**Description of the task**: Copy each of the rows below, keeping every character unchanged.

**Listed entries**:
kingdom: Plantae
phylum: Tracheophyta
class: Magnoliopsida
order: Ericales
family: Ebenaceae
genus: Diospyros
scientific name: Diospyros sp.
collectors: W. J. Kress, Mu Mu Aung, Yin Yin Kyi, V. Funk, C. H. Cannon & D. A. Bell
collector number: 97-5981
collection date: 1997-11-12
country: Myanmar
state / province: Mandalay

**Expected output**:
kingdom: Plantae
phylum: Tracheophyta
class: Magnoliopsida
order: Ericales
family: Ebenaceae
genus: Diospyros
scientific name: Diospyros sp.
collectors: W. J. Kress, Mu Mu Aung, Yin Yin Kyi, V. Funk, C. H. Cannon & D. A. Bell
collector number: 97-5981
collection date: 1997-11-12
country: Myanmar
state / province: Mandalay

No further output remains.